Money4, From my notes, the original AD PET scan trial design was a double blind, randomized, 3 period crossover design for 12 AD patients and a number of age matched normal controls (the updated goal is for 16 AD patients). The trial would compare 2 dose levels of CX-717 vrs placebo. A single dose of CX-717 would be used. If companies take an early peek at results, there is usually some statistical penalty involved, but that might not matter that much to a BP in this case since it's just a small proof of concept type trial.

I think the 2nd RD trial is for a different RD related indication. Stoll hasn't given us much info on the trial designs yet, but I think the first will involve fentanyl/opioid induced RD.

Concerning CX-701, the trial is only for Phase 1, so they'll decide on an eventual clinical indication/target later.
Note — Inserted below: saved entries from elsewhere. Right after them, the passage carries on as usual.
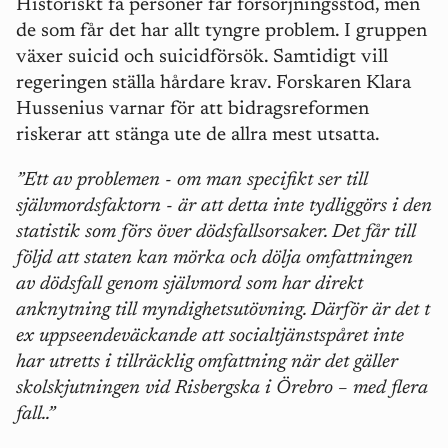
Historiskt få personer får försörjningsstöd, men
de som får det har allt tyngre problem. I gruppen
växer suicid och suicidförsök. Samtidigt vill
regeringen ställa hårdare krav. Forskaren Klara
Hussenius varnar för att bidragsreformen
riskerar att stänga ute de allra mest utsatta.
”Ett av problemen - om man specifikt ser till
självmordsfaktorn - är att detta inte tydliggörs i den
statistik som förs över dödsfallsorsaker. Det får till
följd att staten kan mörka och dölja omfattningen
av dödsfall genom självmord som har direkt
anknytning till myndighetsutövning. Därför är det t
ex uppseendeväckande att socialtjänstspåret inte
har utretts i tillräcklig omfattning när det gäller
skolskjutningen vid Risbergska i Örebro – med flera
fall..”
Concerning partnering, it sounded like the only current interest has been on the extreme low-ball side of the spectrum, and Stoll said he wasn't interested in those type offers at this time.

Concerning finances, Stoll estimated approx $14 mil burn for 2008, though I think it might turn out somewhat higher. In the next 12 months they're going pretty much flat out in order to to show enough clinical progress for a partnership or M+A (buyout/merger). For 2008 they have planned 2 AD scanning trials, 2 RD trials, a Phase 1 with CX-701, moving 2 new low impacts into tox studies (CX1739, CX1763), plus moving the lead high impact into tox studies. That's a pretty full plate, but I think they realize it's now do or die.